**Directive 1**
Collect every line of the records that contains the string "True", treating uppercase and lowercase letters as distinct.

**Study text**

The
return of the Chin
Well, it
seems I’ve been digging through the garbage lately. Sure, there were exceptions
here and there, but I do feel it’s about time we review not only a movie I
truly love, but also one of the most acclaimed and celebrated B-movie of all
times, ladies and gentlemen, I give you, Sam Raimi’s opus magnum: Evil Dead 2,
Dead by dawn.
Yes, I
too used to be a child, and like most children, I didn’t know what made a good
movie good and vice versa. My experience was based on what little I’ve heard in
the broken down village in the Alps where I lived, where good color TV’s were
rare and good movies were even harder to find. Mind you, it was the late
nineties back then, and even though there was gold to be found out there, my
life was held back by the great technological gap that filled the world I lived
in. every once in a while my cousin would tell me of a movie she heard of about
a man with claws that came in the dreams of children, and sometime I would see
a poster of the new Jaws hanging on the side of a building. My taste in music,
movies, and even people came from what was expected of me, of what other people
saw as fitting. It was an innocent time perhaps, where we would sit in my
aunt’s living room every Friday night and watch a weekly episode of Buffy The Vampire
Slayer, back when it was still airing.
So it
was to my delight when my cousin came in laughing and saying “You have to see
this” as she held a VHS that looked so amazing my little brain almost exploded.
We sat down and watched as she laughed and commented on how bad it was, the
poor little thing didn’t know that in my corner, I was completely and utterly
ignoring her, gazing in front of me at the screen that was flashing before my
eyes. I hadn’t seen anything like it ever, she laughed and joked as my
perception changed and I finally developed an opinion. Once it was all over and
she finally stopped laughing, I looked at her and said “I liked it”. She tried
to reason with me, telling me the effects were pure crap, the acting wasn’t
even on par with the play her little brother had done at her school two weeks
ago, but I couldn’t care less, I had found something I liked and I didn’t care
what anyone had to say. And from that day on, I learned to see the world from a
different view, from the view of a man who wasn’t afraid of the monsters under
his bed because he had a chainsaw in the one hand, and campy one liners in the
other.
There
are very few works that have influenced my view on things the way this movie
has,
Watchmen,Mozart’s Kyrie Eleison, the second Silent Hill, the work of Francis Bacon,
and Sam Raimi’s masterpiece is no different. It came to me when it was most
needed and left its mark on me as a reason not to be afraid of who I am and to
be proud of my opinion.
You
might say that Evil dead 2 gave way to my passion for B-horror movies, but it
would be closer to the truth to say it gave way to my passion to films
altogether.

**Task data**
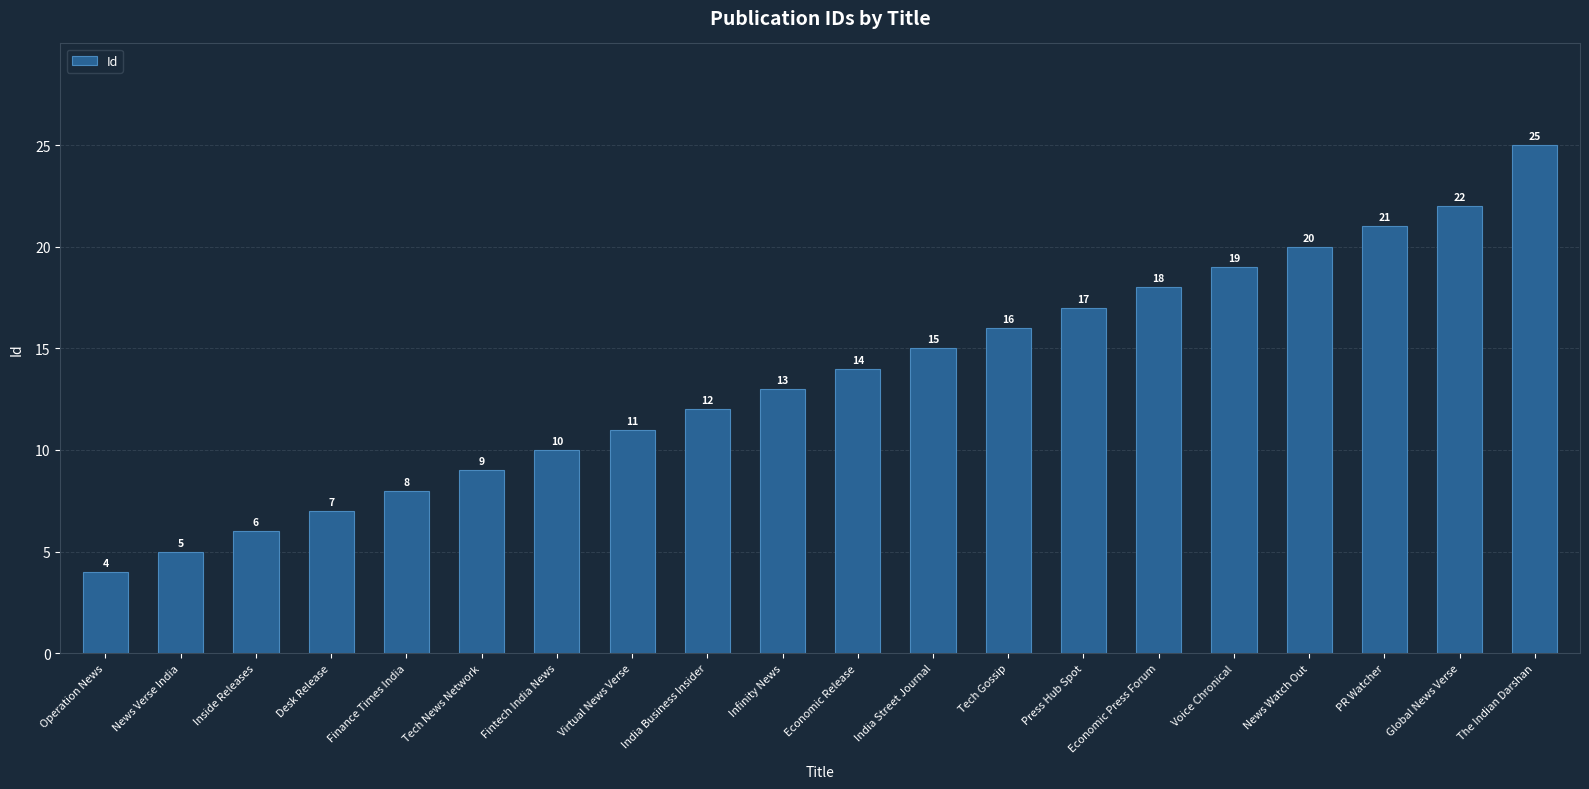

Which has a higher value, Infinity News or Virtual News Verse?

Infinity News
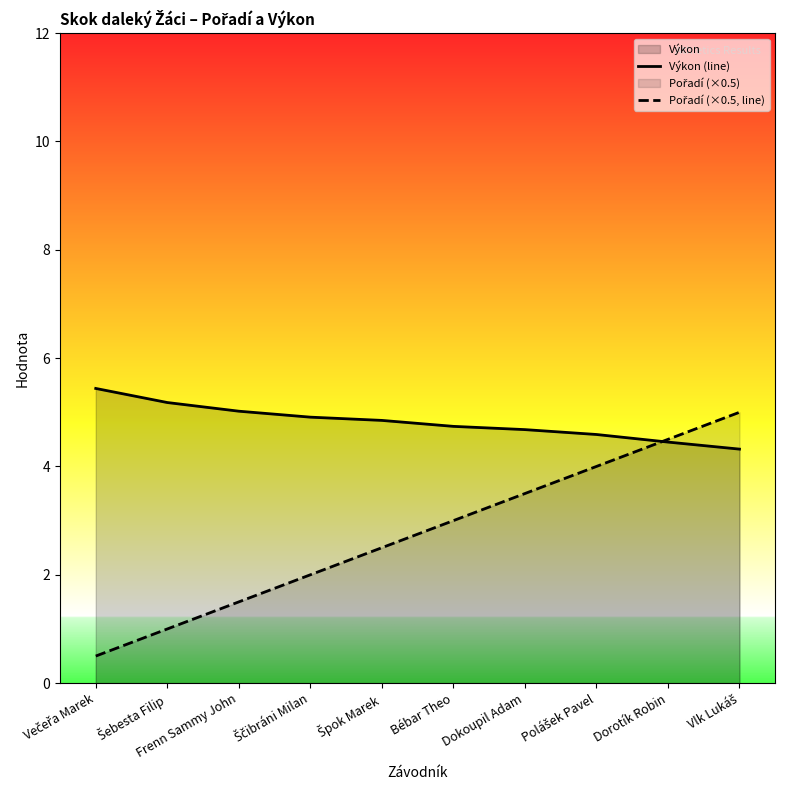

True or false: Výkon (line) has a value of 5.0 at Frenn Sammy John.

True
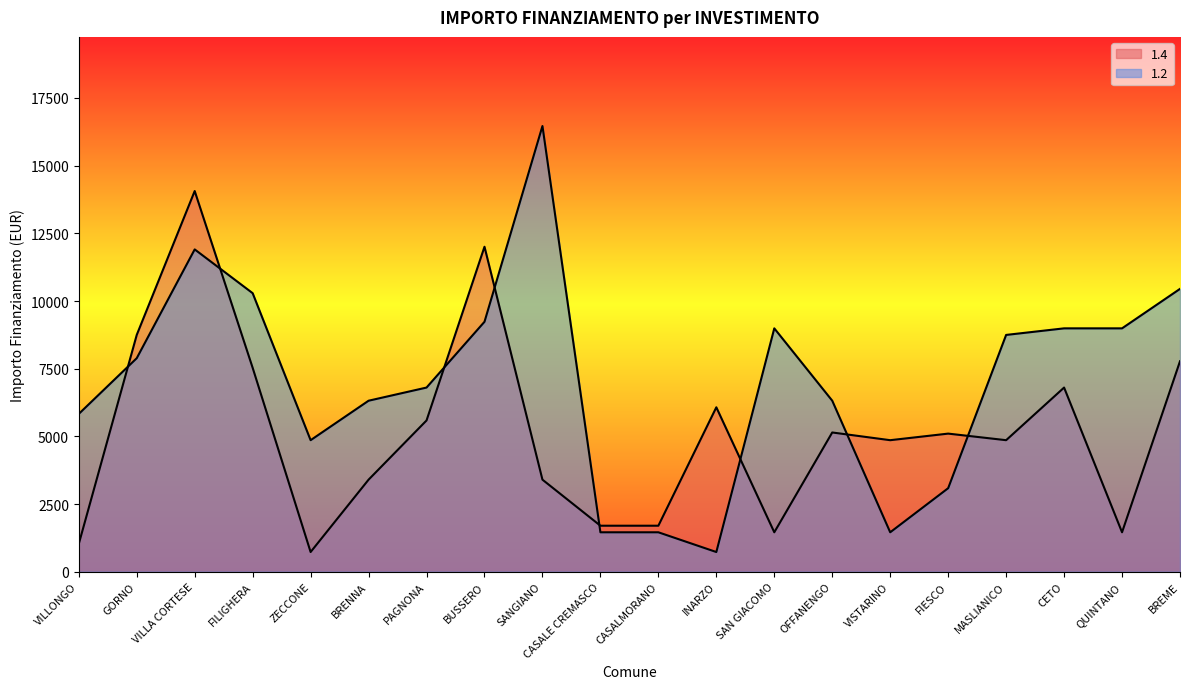

Between which two adjacent categories do 1.4 and 1.2 first intersect?

VILLONGO and GORNO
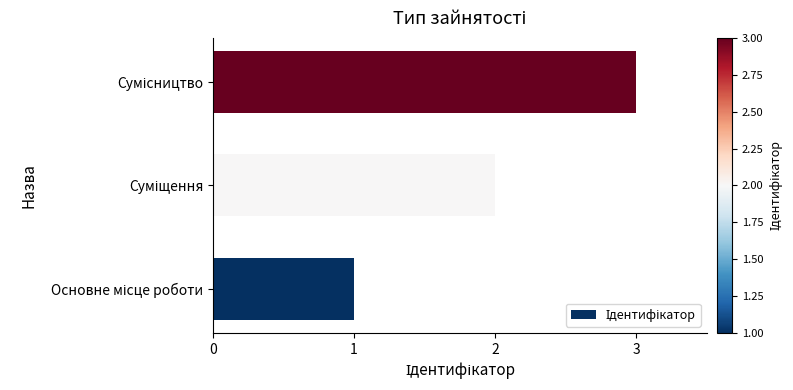

What is the maximum value shown in the chart?

3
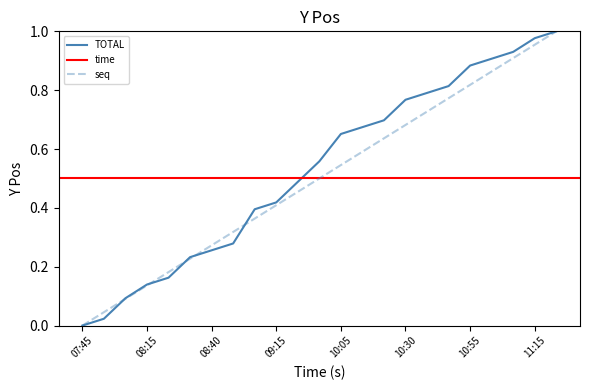

How many times do seq and TOTAL cross each other?

5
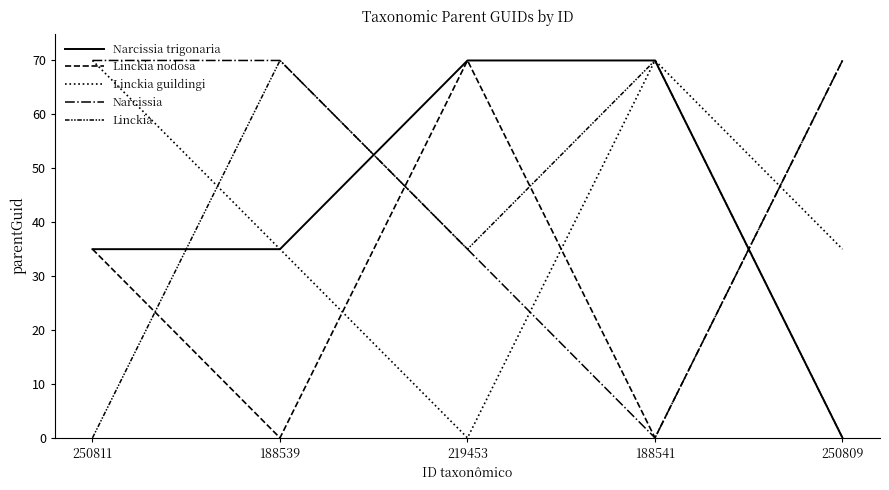

How many lines are shown in the chart?

5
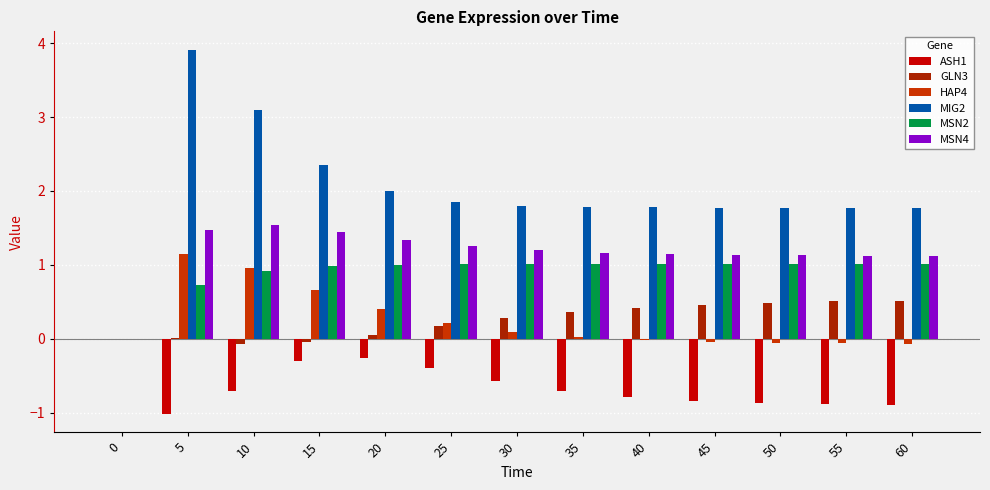

The value of MIG2 at 35 is 0.7. True or false?

False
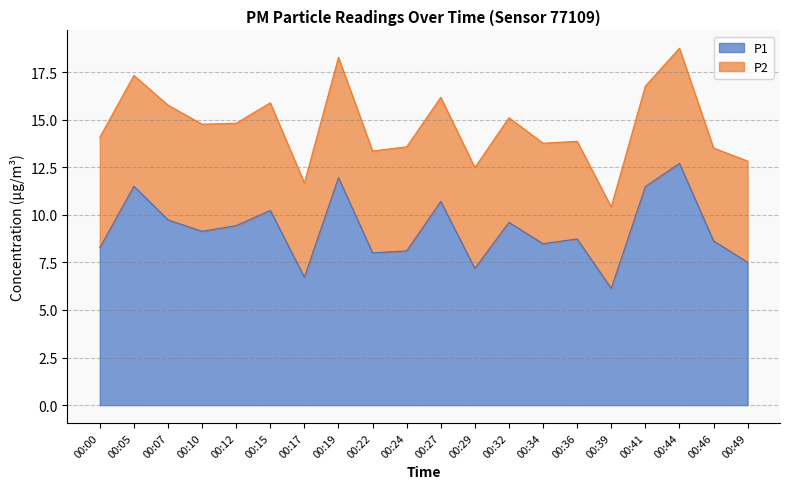

The chart shows a value of 13.7 at 00:00. True or false?

False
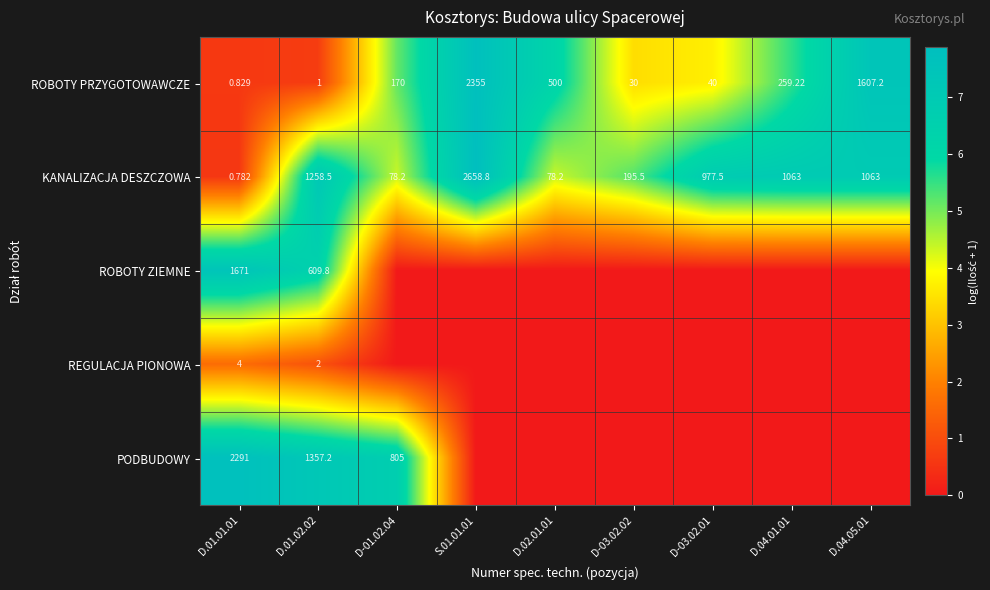

Is the value of ROBOTY ZIEMNE at D.01.02.02 greater than the value of PODBUDOWY at D.01.01.01?

No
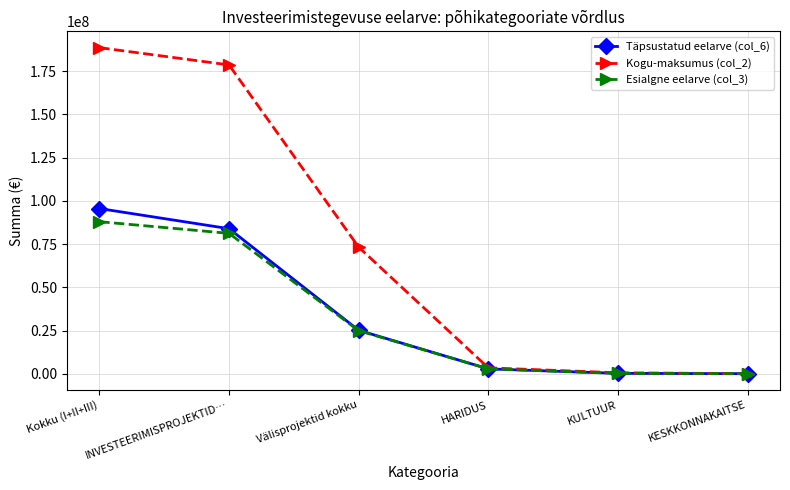

Where does the Täpsustatud eelarve (col_6) series first go above 25153085?

Kokku (I+II+III)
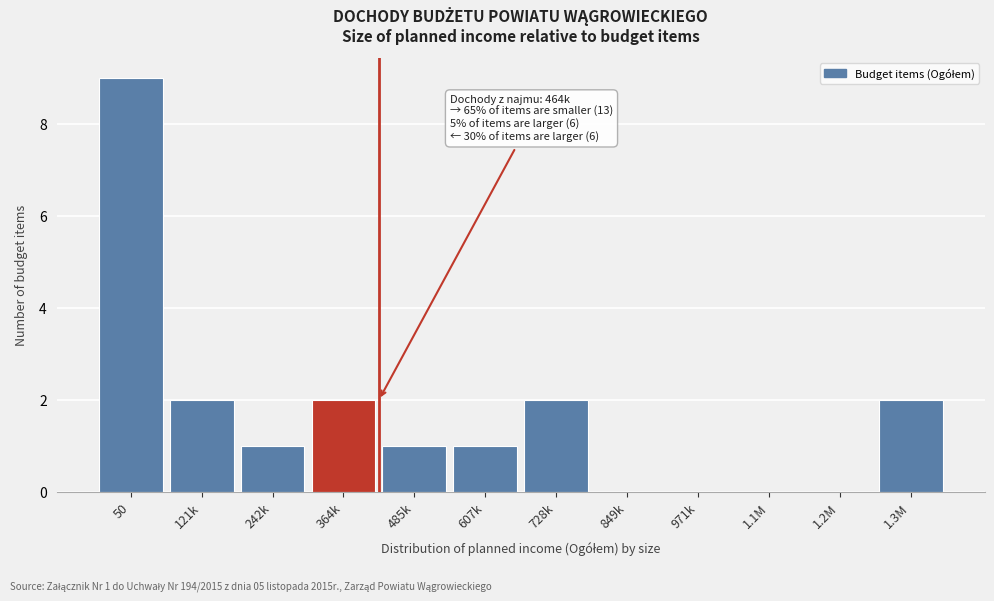

Reading right to left, extract all data points from this chart.

1.3M=2	1.2M=0	1.1M=0	971k=0	849k=0	728k=2	607k=1	485k=1	364k=2	242k=1	121k=2	50=9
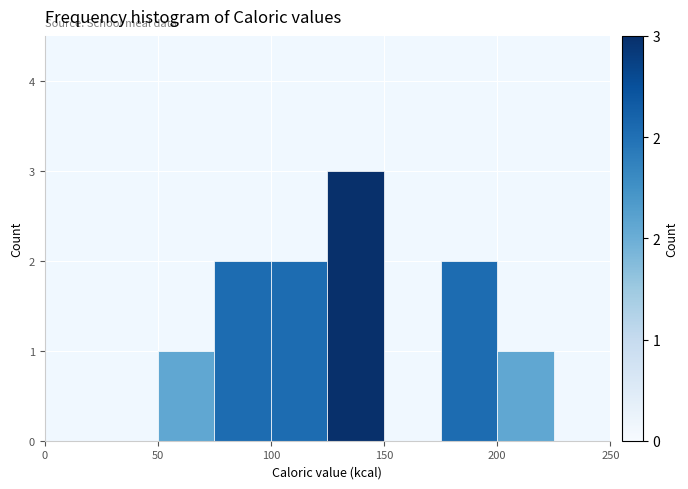

Over which range of the x-axis is the bar tallest?

125 to 150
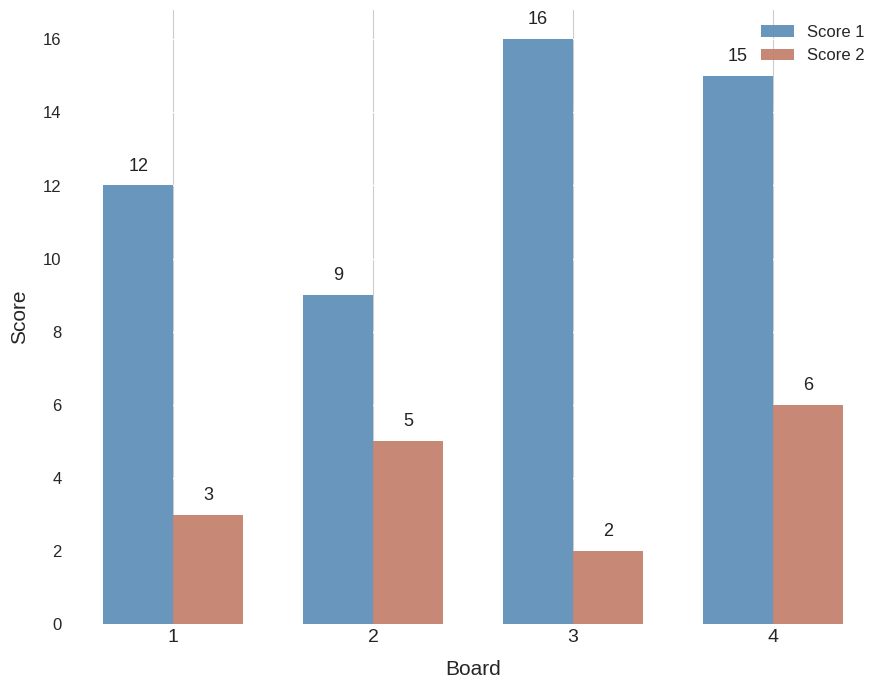

Count the number of categories in the chart.

4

**Directive 2**
According to the review of Evil Dead 2, which television series was watched weekly every Friday night in the aunt's living room?

**Exercise answer 1**
True or false: Výkon (line) has a value of 5.0 at Frenn Sammy John.
True
The value of MIG2 at 35 is 0.7. True or false?
The chart shows a value of 13.7 at 00:00. True or false?

**Exercise answer 2**
Buffy The Vampire Slayer